Journal of Liver

Intricacies and Significance of Hepatic Copper Transporter CTR1

Michal Darius^* Department of Health Sciences, University of L'Aquila, L'Aquila, Italy
^*Correspondence: Michal Darius, Department of Health Sciences, University of L'Aquila, L'Aquila, Italy, Email:

Received: 21-Aug-2023, Manuscript No. JLR-23-23555; Editor assigned: 23-Aug-2023, Pre QC No. JLR-23-23555(PQ); Reviewed: 14-Sep-2023, QC No. JLR-23-23555; Revised: 21-Sep-2023, Manuscript No. JLR-23-23555(R); Published: 28-Sep-2023, DOI: 10.35248/2167-0889.23.12.197

Description

Hepatic copper transport is the process of moving copper from the blood into the liver and from the liver into the bile. Copper is an essential trace element that is involved in various biological functions, such as energy production, iron metabolism, antioxidant defense, and neurotransmission. However, excess copper can be toxic and cause oxidative stress, cellular damage, and inflammation. Therefore, hepatic copper transport is important for maintaining copper homeostasis and preventing copper overload. The first step of hepatic copper transport is the uptake of copper from the blood into the hepatocytes, the main functional cells of the liver. Copper in the blood is mostly bound to Ceruloplasmin (CP), a copper-containing enzyme that oxidizes ferrous iron to ferric iron for incorporation into transferrin. A small fraction of copper is bound to albumin or transcuprein, low-affinity copper-binding proteins that deliver copper to tissues that need it. The uptake of copper into hepatocytes is mediated by a membrane protein called CTR1 (copper transporter) which belongs to the solute carrier family. CTR1 is a high-affinity copper transporter that forms a homotrimeric channel on the plasma membrane and transports both cuprous and cupric ions into the cell. CTR1 expression is regulated by cellular copper levels, with higher expression under copper deficiency and lower expression under copper excess. After entering into hepatocytes, copper is not free in the cytosol but bound to specialized proteins called metallochaperones, which shuttle copper to its destination molecules. There are three main metallochaperones in hepatocytes:

• ATOX1 (antioxidant 1),

• CCS (copper chaperone for superoxide dismutase), and

• COX17 (copper chaperone for cytochrome c oxidase)

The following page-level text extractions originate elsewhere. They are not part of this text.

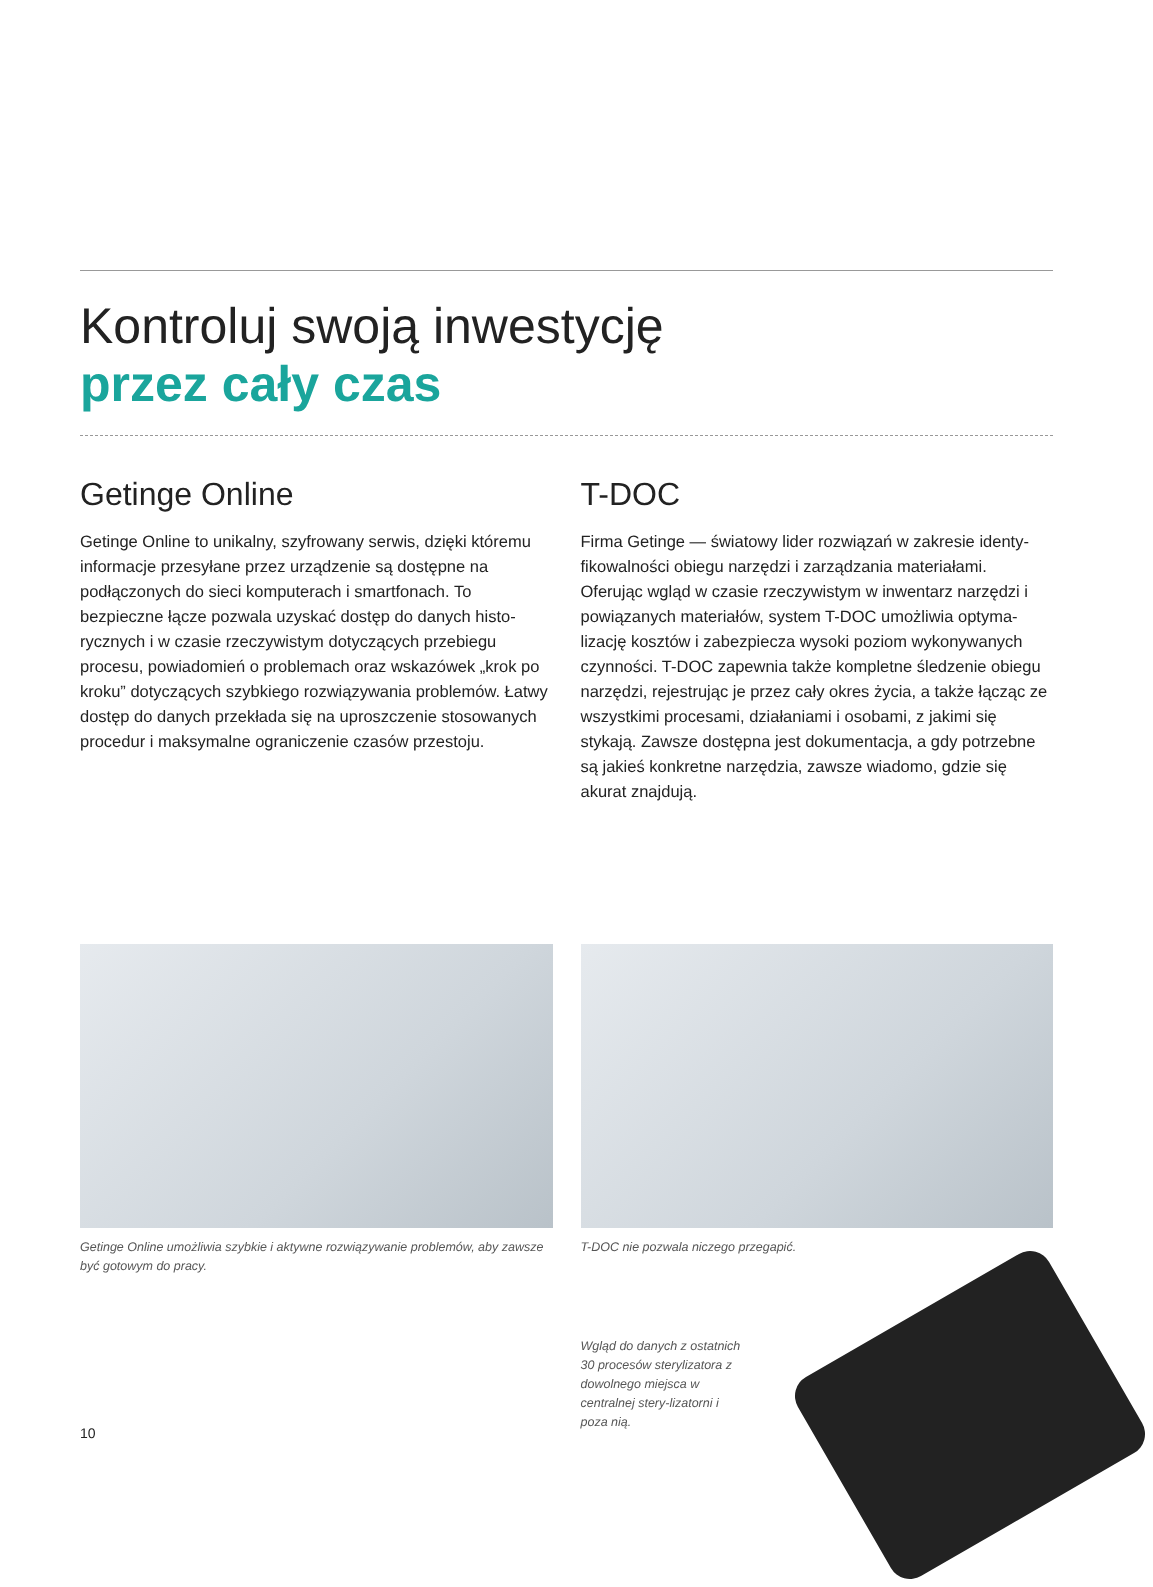Kontroluj swoją inwestycję
przez cały czas
Getinge Online
Getinge Online to unikalny, szyfrowany serwis, dzięki któremu informacje przesyłane przez urządzenie są dostępne na podłączonych do sieci komputerach i smartfonach. To bezpieczne łącze pozwala uzyskać dostęp do danych histo-rycznych i w czasie rzeczywistym dotyczących przebiegu procesu, powiadomień o problemach oraz wskazówek „krok po kroku” dotyczących szybkiego rozwiązywania problemów. Łatwy dostęp do danych przekłada się na uproszczenie stosowanych procedur i maksymalne ograniczenie czasów przestoju.
T-DOC
Firma Getinge — światowy lider rozwiązań w zakresie identy-fikowalności obiegu narzędzi i zarządzania materiałami. Oferując wgląd w czasie rzeczywistym w inwentarz narzędzi i powiązanych materiałów, system T-DOC umożliwia optyma-lizację kosztów i zabezpiecza wysoki poziom wykonywanych czynności. T-DOC zapewnia także kompletne śledzenie obiegu narzędzi, rejestrując je przez cały okres życia, a także łącząc ze wszystkimi procesami, działaniami i osobami, z jakimi się stykają. Zawsze dostępna jest dokumentacja, a gdy potrzebne są jakieś konkretne narzędzia, zawsze wiadomo, gdzie się akurat znajdują.
Getinge Online umożliwia szybkie i aktywne rozwiązywanie problemów, aby zawsze być gotowym do pracy.
T-DOC nie pozwala niczego przegapić.
Wgląd do danych z ostatnich 30 procesów sterylizatora z dowolnego miejsca w centralnej stery-lizatorni i poza nią.
10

ATOX1 is responsible for delivering copper to the Trans-Golgi Network (TGN), where two copper-transporting ATPases reside: ATP7A and ATP7B. These ATPases are members of the P-type ATPase family that use ATP hydrolysis to transport metal ions across membranes. ATP7A and ATP7B have similar domain structures, consisting of six transmembrane segments, a large cytoplasmic loop with six Metal-Binding Domains (MBDs), andan ATP-Binding Domain (ATPase) at the C-terminus. ATP7Aand ATP7B have different functions and distributions in hepatocytes. ATP7A is mainly located in the TGN and mediates the incorporation of copper into CP and other secretory proteins, such as hephaestin and lysyl oxidase. ATP7A also transports excess copper out of the cell via transcytosis or exocytosis. ATP7B is normally located in the TGN as well, but it can relocate to vesicular compartments or the canalicular membrane (the apical membrane of hepatocytes that faces the bile duct) when cellular copper levels increase. ATP7B mediates the export of excess copper into the bile by loading it onto metallothioneins (MTs), low-molecular-weight cysteine-rich proteins that bind various metals with high affinity. CCS is responsible for delivering copper to SOD1 (superoxide dismutase, cytosolic enzyme that converts superoxide radicals to hydrogen peroxide and oxygen. SOD1 requires one atom of copper and one atom of zinc for its catalytic activity. CCS binds both metals and transfers them to SOD1 in a sequential manner. COX17 is responsible for delivering copper to COX (cytochrome c oxidase), a mitochondrial enzyme that transfers electrons from cytochrome c to oxygen as part of the respiratory chain. COX requires two atoms of copper for its catalytic activity: one in subunit I (COX1) and one in subunit II (COX2). COX17 binds one atom of copper and transfers it to SCO1 or SCO2, two proteins that facilitate the insertion of copper into COX subunits.

Conclusion

The final step of hepatic copper transport is the excretion of excess copper from hepatocytes into bile. This step is critical for maintaining whole-body copper balance, as biliary excretion accounts for about 98% of total copper elimination. The main protein involved in this step is ATP7B, which interacts with COMMD1 (copper metabolism MURR1 domain-containing, protein that regulates intracellular trafficking and stability of ATP7B. COMMD1 facilitates the translocation of ATP7B from the TGN to vesicular compartments or the canalicular membrane when cellular copper levels are high. In these locations, ATP7B loads excess copper onto MTs, which are thensecreted into bile. MTs can bind up to seven atoms of copper per molecule and protect the bile duct from copperinduced damage.